The race has always been run at nine furlongs, though it was run on dirt from its inception in 1939 until 1973. Miss Grillo was its first two-time winner, in 1946 and 1947; despite her wins being in the dirt days, she is currently the namesake of a turf stakes for sophomore fillies at Belmont. Since her, the winners' list reads like a who's who of stakes namesakes in New York: Busanda (1952), Tempted (1959-1960), Shuvee (1970-1971), Waya (1978), Just a Game II (1980), De La Rose (1981), Wild Applause (1984), and Wonder Again (2004). Gamely, a Grade I stakes namesake at Santa Anita, also won the Diana in 1969.
Zagora kicks clear to win the 2011 Diana Stakes, giving trainer Chad Brown his first ever Grade 1 win. Brown sends two mares into this year's edition of the Diana, LADY ELI and ANTONOE.

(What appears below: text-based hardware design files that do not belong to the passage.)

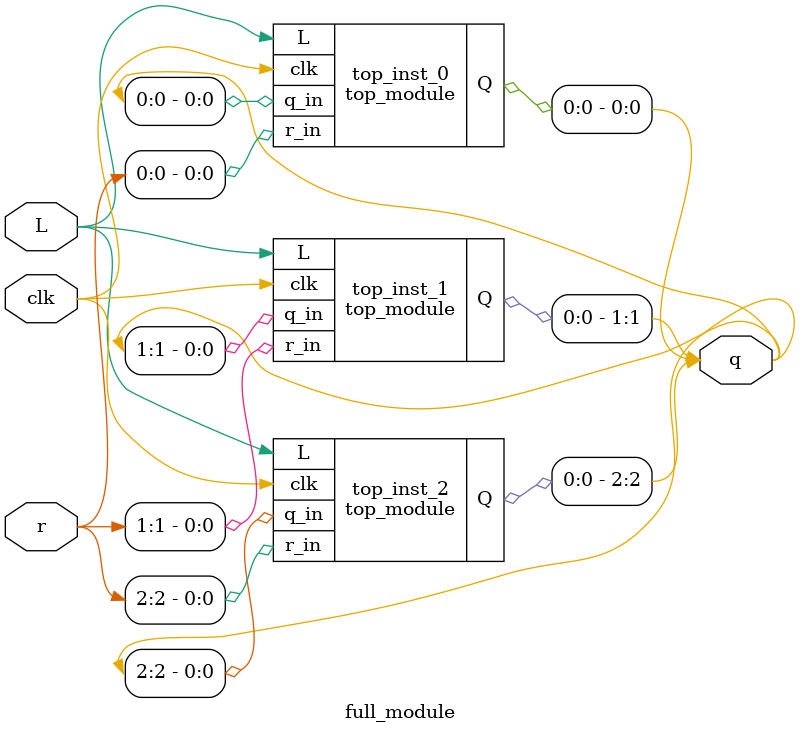
<source format=sv>
module top_module(
    input clk,
    input L,
    input q_in,
    input r_in,
    output reg Q
);

always @(posedge clk) begin
    if (L) begin
        Q <= r_in;
    end else begin
        Q <= q_in;
    end
end

endmodule
module full_module (
    input [2:0] r,
    input L,
    input clk,
    output reg [2:0] q
);

top_module top_inst_0 (
    .clk(clk),
    .L(L),
    .q_in(q[0]),
    .r_in(r[0]),
    .Q(q[0])
);

top_module top_inst_1 (
    .clk(clk),
    .L(L),
    .q_in(q[1]),
    .r_in(r[1]),
    .Q(q[1])
);

top_module top_inst_2 (
    .clk(clk),
    .L(L),
    .q_in({q[1] ^ q[2], q[0], q[2]}),
    .r_in(r[2]),
    .Q(q[2])
);

endmodule

</source>
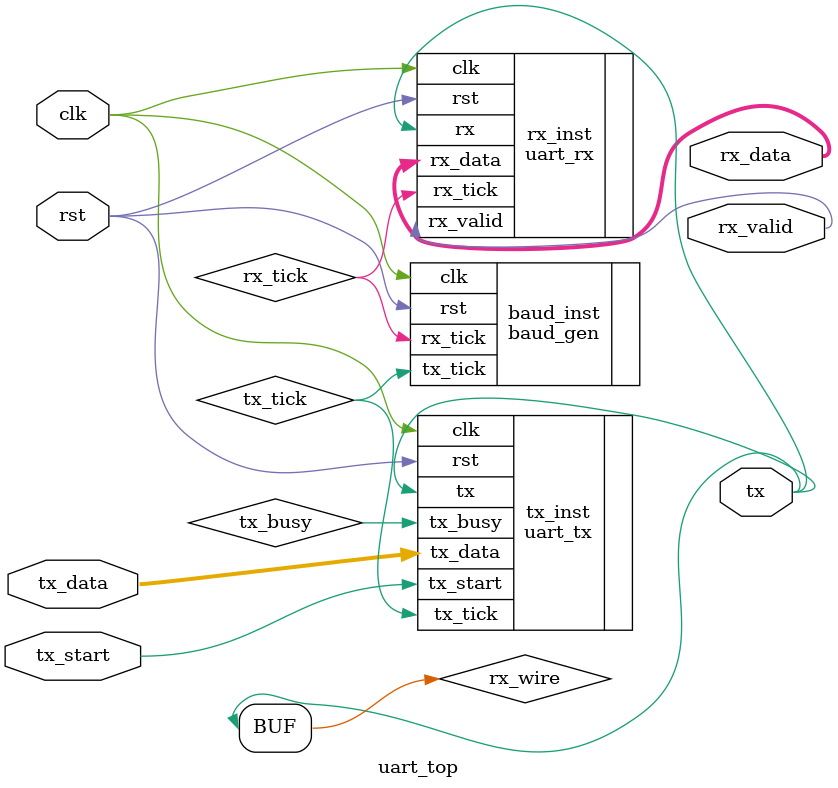
<source format=v>
`timescale 1ns / 1ps


module uart_top(
    input  wire       clk,
    input  wire       rst,
    input  wire       tx_start,
    input  wire [7:0] tx_data,
    output wire       tx,
    output wire [7:0] rx_data,
    output wire       rx_valid
);

    // Internal wires
    wire tx_tick;
    wire rx_tick;
    wire tx_busy;
    wire rx_wire;

    // Loopback connection
    assign rx_wire = tx;

    // Baud rate generator
    baud_gen #(
        .CLK_FREQ(50_000_000),
        .BAUD(9600)
    ) baud_inst (
        .clk(clk),
        .rst(rst),
        .tx_tick(tx_tick),
        .rx_tick(rx_tick)
    );

    // UART Transmitter
    uart_tx tx_inst (
        .clk(clk),
        .rst(rst),
        .tx_tick(tx_tick),
        .tx_start(tx_start),
        .tx_data(tx_data),
        .tx(tx),
        .tx_busy(tx_busy)
    );

    // UART Receiver
    uart_rx rx_inst (
        .clk(clk),
        .rst(rst),
        .rx_tick(rx_tick),
        .rx(rx_wire),
        .rx_data(rx_data),
        .rx_valid(rx_valid)
    );

endmodule


</source>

DICKINSON rattled off three wins in a row through the winter and spring, but missed by less than a length to ANTONOE in the Just a Game (G1) at Belmont last out. However, DICKINSON has the upside to improve here, and should be able to turn the tables. That Just a Game was her first race in almost two months, and DICKINSON should be sharper here. The short field should also help DICKINSON -- she should be a bit more forwardly placed than that foe. She can take the initiative if she wants it, and get first jump on forwardly placed Shug McGaughey runner MY IMPRESSION if rider Paco Lopez judges that best. The change in distance should also help DICKINSON. That last out was just a mile -- but her better races earlier in the year came at eight and a half or nine furlongs, and she has two wins in two tries at today's nine-furlong trip.

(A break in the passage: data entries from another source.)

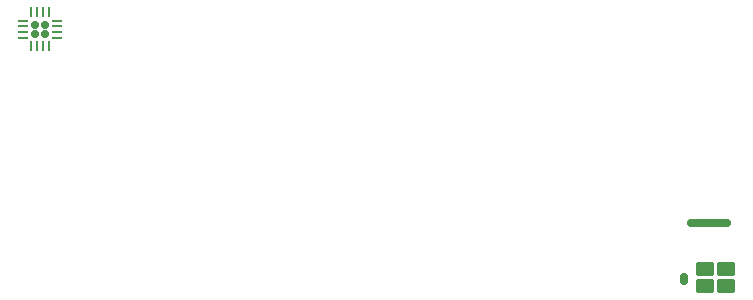
<source format=gbr>
%TF.GenerationSoftware,KiCad,Pcbnew,9.0.6*%
%TF.CreationDate,2026-01-17T19:33:41-06:00*%
%TF.ProjectId,MobileArkhamAsylum,4d6f6269-6c65-4417-926b-68616d417379,rev?*%
%TF.SameCoordinates,Original*%
%TF.FileFunction,Paste,Top*%
%TF.FilePolarity,Positive*%
%FSLAX46Y46*%
G04 Gerber Fmt 4.6, Leading zero omitted, Abs format (unit mm)*
G04 Created by KiCad (PCBNEW 9.0.6) date 2026-01-17 19:33:41*
%MOMM*%
%LPD*%
G01*
G04 APERTURE LIST*
G04 Aperture macros list*
%AMRoundRect*
0 Rectangle with rounded corners*
0 $1 Rounding radius*
0 $2 $3 $4 $5 $6 $7 $8 $9 X,Y pos of 4 corners*
0 Add a 4 corners polygon primitive as box body*
4,1,4,$2,$3,$4,$5,$6,$7,$8,$9,$2,$3,0*
0 Add four circle primitives for the rounded corners*
1,1,$1+$1,$2,$3*
1,1,$1+$1,$4,$5*
1,1,$1+$1,$6,$7*
1,1,$1+$1,$8,$9*
0 Add four rect primitives between the rounded corners*
20,1,$1+$1,$2,$3,$4,$5,0*
20,1,$1+$1,$4,$5,$6,$7,0*
20,1,$1+$1,$6,$7,$8,$9,0*
20,1,$1+$1,$8,$9,$2,$3,0*%
G04 Aperture macros list end*
%ADD10RoundRect,0.062500X-0.062500X-0.375000X0.062500X-0.375000X0.062500X0.375000X-0.062500X0.375000X0*%
%ADD11RoundRect,0.062500X-0.375000X-0.062500X0.375000X-0.062500X0.375000X0.062500X-0.375000X0.062500X0*%
%ADD12RoundRect,0.160000X-0.160000X-0.160000X0.160000X-0.160000X0.160000X0.160000X-0.160000X0.160000X0*%
%ADD13RoundRect,0.150000X-0.150000X-0.350000X0.150000X-0.350000X0.150000X0.350000X-0.150000X0.350000X0*%
%ADD14RoundRect,0.150000X-1.730000X-0.150000X1.730000X-0.150000X1.730000X0.150000X-1.730000X0.150000X0*%
%ADD15RoundRect,0.250000X-0.540000X-0.367500X0.540000X-0.367500X0.540000X0.367500X-0.540000X0.367500X0*%
G04 APERTURE END LIST*
D10*
%TO.C,U2*%
X108187500Y-99312500D03*
X108687500Y-99312500D03*
X109187500Y-99312500D03*
X109687500Y-99312500D03*
D11*
X110375000Y-100000000D03*
X110375000Y-100500000D03*
X110375000Y-101000000D03*
X110375000Y-101500000D03*
D10*
X109687500Y-102187500D03*
X109187500Y-102187500D03*
X108687500Y-102187500D03*
X108187500Y-102187500D03*
D11*
X107500000Y-101500000D03*
X107500000Y-101000000D03*
X107500000Y-100500000D03*
X107500000Y-100000000D03*
D12*
X109337500Y-101150000D03*
X109337500Y-100350000D03*
X108537500Y-101150000D03*
X108537500Y-100350000D03*
%TD*%
D13*
%TO.C,Q1*%
X163430000Y-121857500D03*
D14*
X165560000Y-117137500D03*
D15*
X167000000Y-122435000D03*
X167000000Y-121000000D03*
X165220000Y-122435000D03*
X165220000Y-121000000D03*
%TD*%
M02*

</source>
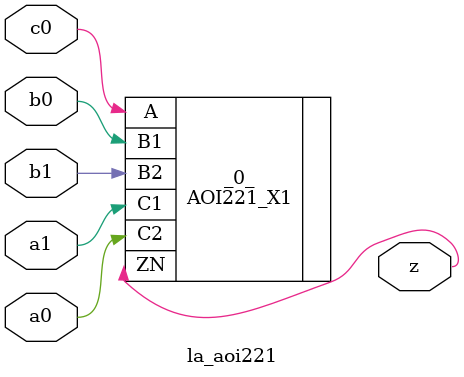
<source format=v>
/* Generated by Yosys 0.37 (git sha1 a5c7f69ed, clang 14.0.0-1ubuntu1.1 -fPIC -Os) */

module la_aoi221(a0, a1, b0, b1, c0, z);
  input a0;
  wire a0;
  input a1;
  wire a1;
  input b0;
  wire b0;
  input b1;
  wire b1;
  input c0;
  wire c0;
  output z;
  wire z;
  AOI221_X1 _0_ (
    .A(c0),
    .B1(b0),
    .B2(b1),
    .C1(a1),
    .C2(a0),
    .ZN(z)
  );
endmodule

</source>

Chad Brown sends a pair in here, and as can almost always be said about the horses he enters in New York turf races, they're both live. The aforementioned ANTONOE appeals a bit more. Though DICKINSON gets the nod on the stretch-out and the more forward placing, it would be no surprise to see ANTONOE outkick her home anyway. The dazzling late foot she found in the Just a Game (G1) may be enough to win this race no matter what, and marked her a rising star in the filly and mare turf division. Though this will be ANTONOE's first time going longer than a mile and a sixteenth, her breeding suggests the distance should be within her grasp.

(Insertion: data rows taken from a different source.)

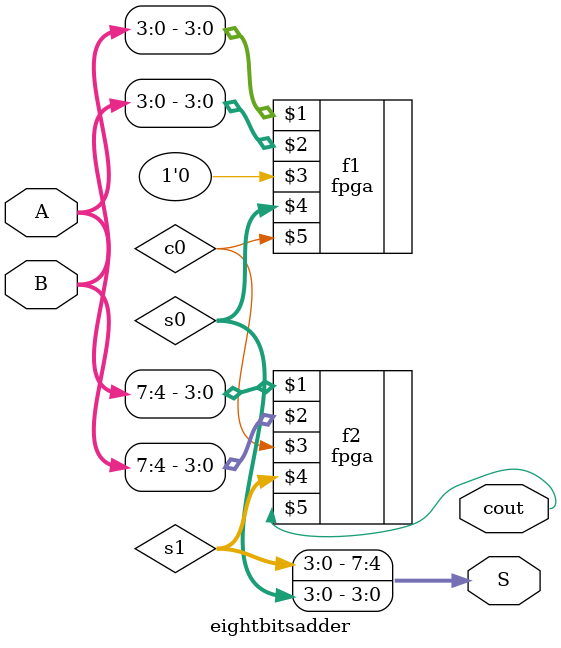
<source format=v>

module eightbitsadder(input [7:0]A,B,   output  [7:0]S ,output cout   );


wire [3:0]s0,s1;
wire c0;


//google {} verilog

fpga f1(A[3:0],B[3:0],1'b0,s0,c0);
fpga f2(A[7:4],B[7:4],c0,s1,cout);
assign S[3:0]=s0;
assign S[7:4]=s1;



endmodule

</source>
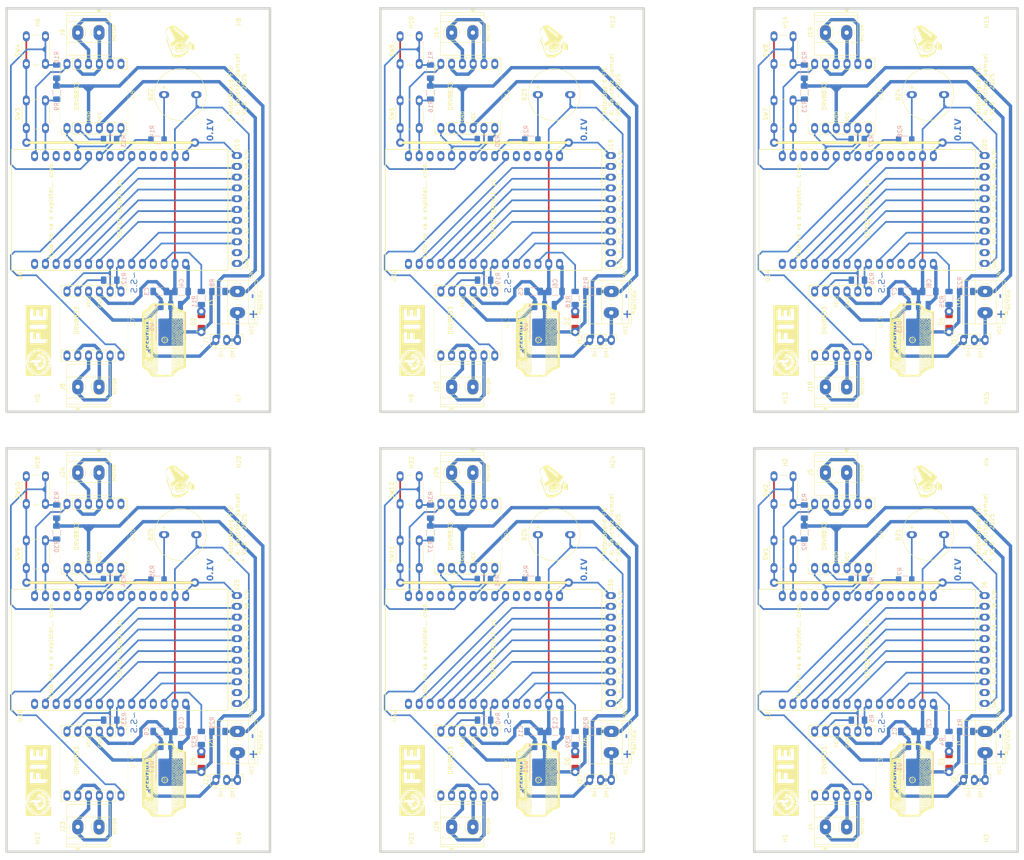
<source format=kicad_pcb>
(kicad_pcb
	(version 20241229)
	(generator "pcbnew")
	(generator_version "9.0")
	(general
		(thickness 1.6)
		(legacy_teardrops no)
	)
	(paper "A4")
	(layers
		(0 "F.Cu" signal)
		(2 "B.Cu" signal)
		(9 "F.Adhes" user "F.Adhesive")
		(11 "B.Adhes" user "B.Adhesive")
		(13 "F.Paste" user)
		(15 "B.Paste" user)
		(5 "F.SilkS" user "F.Silkscreen")
		(7 "B.SilkS" user "B.Silkscreen")
		(1 "F.Mask" user)
		(3 "B.Mask" user)
		(17 "Dwgs.User" user "User.Drawings")
		(19 "Cmts.User" user "User.Comments")
		(21 "Eco1.User" user "User.Eco1")
		(23 "Eco2.User" user "User.Eco2")
		(25 "Edge.Cuts" user)
		(27 "Margin" user)
		(31 "F.CrtYd" user "F.Courtyard")
		(29 "B.CrtYd" user "B.Courtyard")
		(35 "F.Fab" user)
		(33 "B.Fab" user)
		(39 "User.1" user)
		(41 "User.2" user)
		(43 "User.3" user)
		(45 "User.4" user)
	)
	(setup
		(pad_to_mask_clearance 0)
		(allow_soldermask_bridges_in_footprints no)
		(tenting front back)
		(pcbplotparams
			(layerselection 0x00000000_00000000_55555555_55555558)
			(plot_on_all_layers_selection 0x00000000_00000000_00000000_02000000)
			(disableapertmacros no)
			(usegerberextensions no)
			(usegerberattributes yes)
			(usegerberadvancedattributes yes)
			(creategerberjobfile yes)
			(dashed_line_dash_ratio 12.000000)
			(dashed_line_gap_ratio 3.000000)
			(svgprecision 4)
			(plotframeref no)
			(mode 1)
			(useauxorigin no)
			(hpglpennumber 1)
			(hpglpenspeed 20)
			(hpglpendiameter 15.000000)
			(pdf_front_fp_property_popups no)
			(pdf_back_fp_property_popups yes)
			(pdf_metadata yes)
			(pdf_single_document no)
			(dxfpolygonmode yes)
			(dxfimperialunits yes)
			(dxfusepcbnewfont yes)
			(psnegative no)
			(psa4output no)
			(plot_black_and_white yes)
			(plotinvisibletext no)
			(sketchpadsonfab yes)
			(plotpadnumbers no)
			(hidednponfab yes)
			(sketchdnponfab no)
			(crossoutdnponfab no)
			(subtractmaskfromsilk no)
			(outputformat 4)
			(mirror no)
			(drillshape 0)
			(scaleselection 1)
			(outputdirectory "")
		)
	)
	(net 0 "")
	(net 1 "/SW2")
	(net 2 "/IN_M2_A")
	(net 3 "GND")
	(net 4 "/S2")
	(net 5 "/S5")
	(net 6 "/IN_M1_A")
	(net 7 "/IN_M1_B")
	(net 8 "/IN_M2_B")
	(net 9 "+3.3V")
	(net 10 "Net-(D1-A)")
	(net 11 "/SLEEP_M2")
	(net 12 "/S3")
	(net 13 "/S4")
	(net 14 "/S1")
	(net 15 "/S6")
	(net 16 "/S7")
	(net 17 "VCC")
	(net 18 "Net-(J4-Pin_2)")
	(net 19 "Net-(J4-Pin_1)")
	(net 20 "/S8")
	(net 21 "Net-(BZ1-+)")
	(net 22 "/BUZZER")
	(net 23 "Net-(J1-Pin_1)")
	(net 24 "+5V")
	(net 25 "Net-(U4-IN3)")
	(net 26 "Net-(J5-Pin_2)")
	(net 27 "/LED_LARGADA")
	(net 28 "Net-(U3-IN2)")
	(net 29 "/SW1")
	(net 30 "Net-(J5-Pin_1)")
	(net 31 "/SLEEP_M1")
	(net 32 "unconnected-(J6-Pin_10-Pad10)")
	(net 33 "unconnected-(U2-D15-Pad3)")
	(net 34 "unconnected-(U2-D2-Pad4)")
	(net 35 "unconnected-(U2-D4-Pad5)")
	(net 36 "unconnected-(U2-D5-Pad8)")
	(net 37 "unconnected-(U2-RX0-Pad12)")
	(net 38 "unconnected-(U2-TX0-Pad13)")
	(net 39 "unconnected-(U2-EN-Pad16)")
	(net 40 "unconnected-(U2-D12-Pad27)")
	(net 41 "unconnected-(U3-FAULT-Pad7)")
	(net 42 "unconnected-(U4-FAULT-Pad7)")
	(footprint "Button_Switch_THT:SW_PUSH_6mm_H5mm" (layer "F.Cu") (at 192.963 129.032 90))
	(footprint "MountingHole:MountingHole_3mm" (layer "F.Cu") (at 70.993 119.126 90))
	(footprint "TerminalBlock_Phoenix:TerminalBlock_Phoenix_MKDS-1,5-2_1x02_P5.00mm_Horizontal" (layer "F.Cu") (at 29.083 101.473))
	(footprint "MountingHole:MountingHole_3mm" (layer "F.Cu") (at 70.993 104.14 90))
	(footprint "TerminalBlock_Phoenix:TerminalBlock_Phoenix_MKDS-1,5-2_1x02_P5.00mm_Horizontal" (layer "F.Cu") (at 154.675 187.626 90))
	(footprint "LOGO" (layer "F.Cu") (at 225.403 194.056 90))
	(footprint "LOGO"
		(layer "F.Cu"
... [2563361 chars truncated]
</source>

The other Chad Brown entrant -- and your likely betting favourite, given her proven class and her fan favourite status -- is LADY ELI. Would her best win this? Sure, it would. She is two-for-two at the nine-furlong distance, and has a win and a close second in two tries at Saratoga. She is tactical enough that the short field would not hurt her, and she has every right to be back at her best (or close to it) while making her third start of the year. There's little bad to say about her -- but there's so little bad to say about all the key contenders here, as they are in-form, Grade 1 horses. It's hard to take chalk on LADY ELI with live runners at a bit better price, but as a defensive use, she makes sense.
#6 DICKINSON (9/2)
#2 ANTONOE (3/1)
#3 LADY ELI (4/5)
Longshot: Usually the longshot writer takes a pass on these six-horse races. But, if you're really looking to play a price here, #1 HARMONIZE (20/1) has some upside. The question remains whether the daughter of Scat Daddy has taken the necessary step forward from age three to age four, as her three starts this year have been disappointing. But, they have all come at a flat mile. Here, she stretches out to a mile and an eighth, a distance at which she showed proper Grade 1 form last year. She also has form at the Spa, with a win and a second in two tries. Her best running style had her rallying off the pace, so HARMONIZE hopes that things get feisty up front between DICKINSON and MY IMPRESSION. However, should that happen she has a shot. HARMONIZE is not the sort of horse here on whom you can take chalk. But, if she drifts back to be the longest shot on the board, or close to it? Longshot players and contest players should find enough upside in HARMONIZE to take the shot.